=== SUPPLIED DATA ===

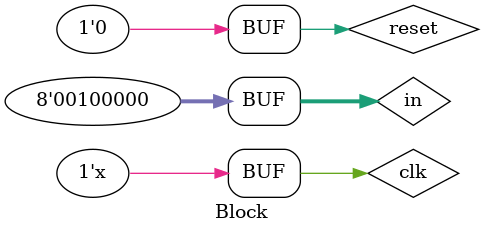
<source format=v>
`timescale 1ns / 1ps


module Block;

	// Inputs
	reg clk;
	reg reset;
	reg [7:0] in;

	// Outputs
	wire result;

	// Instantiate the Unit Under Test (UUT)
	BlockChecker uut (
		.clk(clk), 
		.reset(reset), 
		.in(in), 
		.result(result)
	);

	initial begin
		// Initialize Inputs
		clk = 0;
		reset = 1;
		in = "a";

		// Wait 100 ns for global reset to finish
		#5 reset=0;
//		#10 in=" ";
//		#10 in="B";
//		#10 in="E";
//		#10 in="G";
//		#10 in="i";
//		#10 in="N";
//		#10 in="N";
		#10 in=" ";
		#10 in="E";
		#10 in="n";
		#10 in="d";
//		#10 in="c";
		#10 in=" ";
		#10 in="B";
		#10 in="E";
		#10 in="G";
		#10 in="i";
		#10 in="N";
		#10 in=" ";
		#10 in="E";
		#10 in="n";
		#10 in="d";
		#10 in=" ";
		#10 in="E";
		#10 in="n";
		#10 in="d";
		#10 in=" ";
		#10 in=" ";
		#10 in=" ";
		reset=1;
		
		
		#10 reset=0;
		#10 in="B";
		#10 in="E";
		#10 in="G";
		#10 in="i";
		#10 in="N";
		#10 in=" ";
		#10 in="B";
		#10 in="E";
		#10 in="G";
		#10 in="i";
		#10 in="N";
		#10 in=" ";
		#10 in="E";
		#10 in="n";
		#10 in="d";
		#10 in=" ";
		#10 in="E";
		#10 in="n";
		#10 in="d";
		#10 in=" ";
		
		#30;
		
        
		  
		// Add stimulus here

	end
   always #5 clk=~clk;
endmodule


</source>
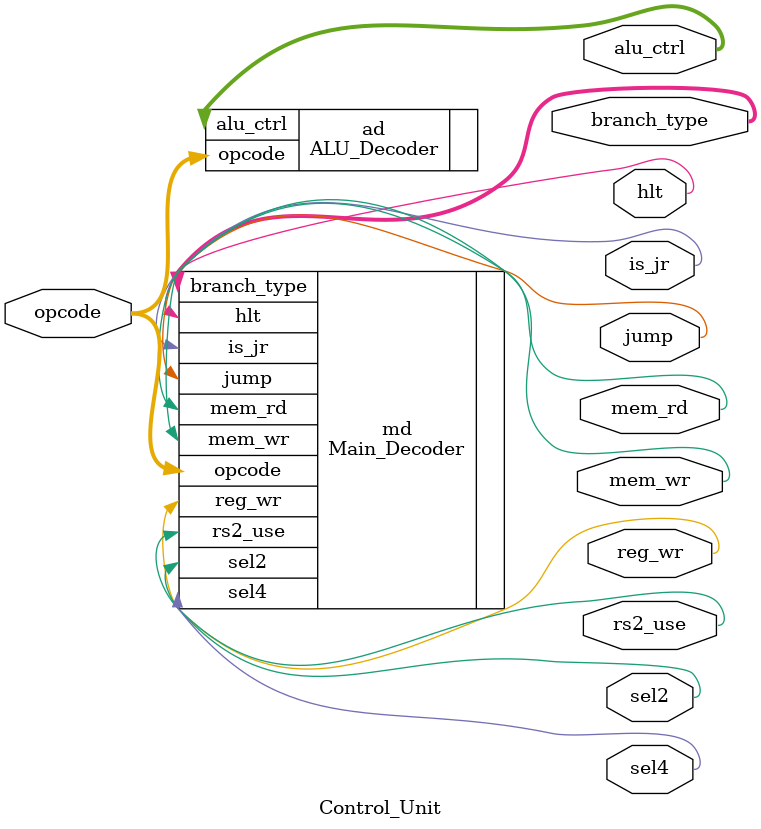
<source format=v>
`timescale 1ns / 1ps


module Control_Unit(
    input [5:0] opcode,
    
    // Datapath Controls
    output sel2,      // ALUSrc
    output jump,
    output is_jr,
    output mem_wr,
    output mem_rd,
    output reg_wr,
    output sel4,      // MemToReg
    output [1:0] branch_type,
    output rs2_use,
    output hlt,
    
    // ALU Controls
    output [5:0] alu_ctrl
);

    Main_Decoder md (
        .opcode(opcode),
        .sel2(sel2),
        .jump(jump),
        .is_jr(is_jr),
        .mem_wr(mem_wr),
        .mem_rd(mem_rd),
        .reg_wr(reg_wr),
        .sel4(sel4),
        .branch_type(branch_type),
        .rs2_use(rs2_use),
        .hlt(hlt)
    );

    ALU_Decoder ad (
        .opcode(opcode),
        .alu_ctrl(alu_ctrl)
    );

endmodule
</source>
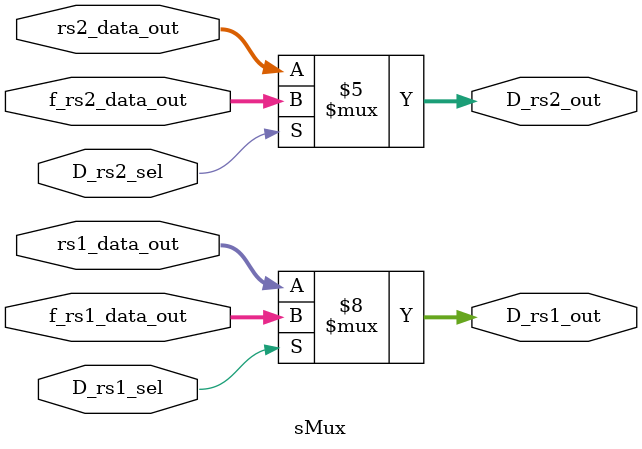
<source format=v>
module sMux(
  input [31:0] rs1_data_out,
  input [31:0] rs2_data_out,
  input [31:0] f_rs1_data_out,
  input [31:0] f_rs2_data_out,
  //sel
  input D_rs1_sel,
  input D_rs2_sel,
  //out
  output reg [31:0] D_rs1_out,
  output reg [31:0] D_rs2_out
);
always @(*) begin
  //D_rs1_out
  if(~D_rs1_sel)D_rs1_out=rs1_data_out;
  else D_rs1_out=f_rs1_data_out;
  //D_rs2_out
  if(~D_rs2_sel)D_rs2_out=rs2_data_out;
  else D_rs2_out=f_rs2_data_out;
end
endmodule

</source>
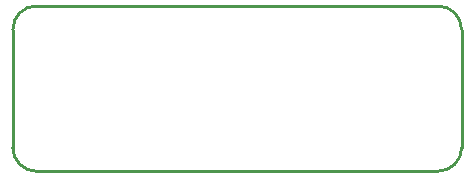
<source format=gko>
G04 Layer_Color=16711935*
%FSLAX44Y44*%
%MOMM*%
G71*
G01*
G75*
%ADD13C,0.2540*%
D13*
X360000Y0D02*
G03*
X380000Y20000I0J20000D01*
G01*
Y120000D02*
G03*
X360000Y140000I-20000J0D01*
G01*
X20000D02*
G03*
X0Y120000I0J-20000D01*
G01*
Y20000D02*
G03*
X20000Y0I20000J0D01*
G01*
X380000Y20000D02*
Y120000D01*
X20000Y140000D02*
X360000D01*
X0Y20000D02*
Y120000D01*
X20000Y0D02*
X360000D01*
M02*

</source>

===

Write out the lines from the one containing "X0Y20000D02*" through the last line of the records above. Include both of those lines and nothing else.

X0Y20000D02*
Y120000D01*
X20000Y0D02*
X360000D01*
M02*

</source>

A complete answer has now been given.